WHAT NEEDS TO BE DONE: Lines that include "住房保障支出" make up the answer; copy all of them from the data below.

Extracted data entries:
*** Block opens ***
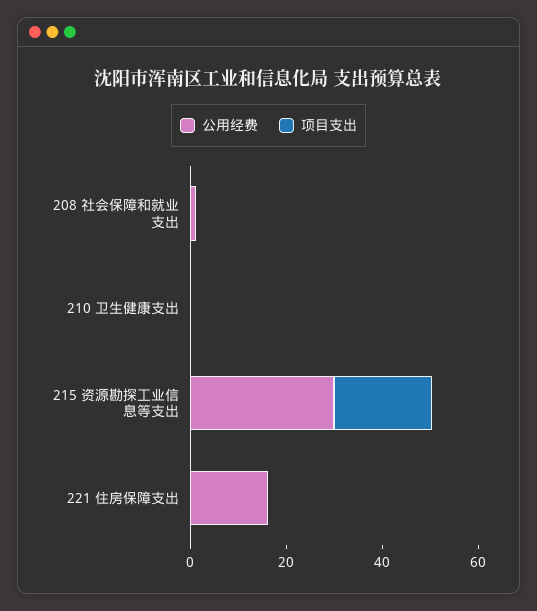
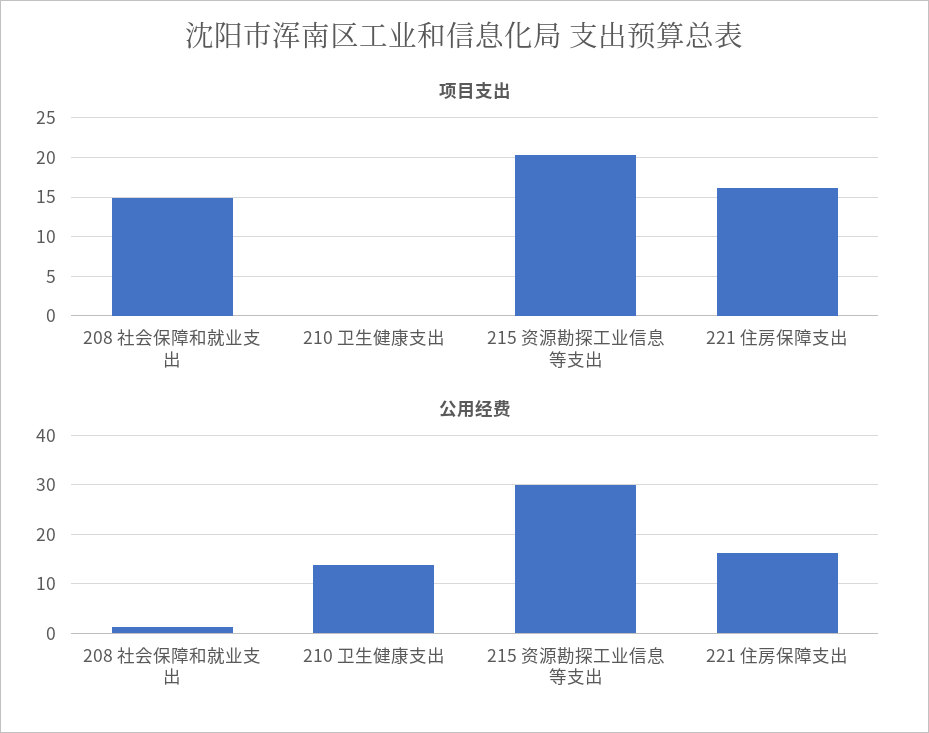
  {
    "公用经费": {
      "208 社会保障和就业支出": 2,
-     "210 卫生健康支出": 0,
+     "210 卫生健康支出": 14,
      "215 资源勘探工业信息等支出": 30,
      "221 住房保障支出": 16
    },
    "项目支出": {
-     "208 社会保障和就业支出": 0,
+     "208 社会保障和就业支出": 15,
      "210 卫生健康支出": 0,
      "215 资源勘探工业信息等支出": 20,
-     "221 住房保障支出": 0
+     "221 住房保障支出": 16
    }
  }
*** Block closes ***
ANSWER BOX:
      "221 住房保障支出": 16
-     "221 住房保障支出": 0
+     "221 住房保障支出": 16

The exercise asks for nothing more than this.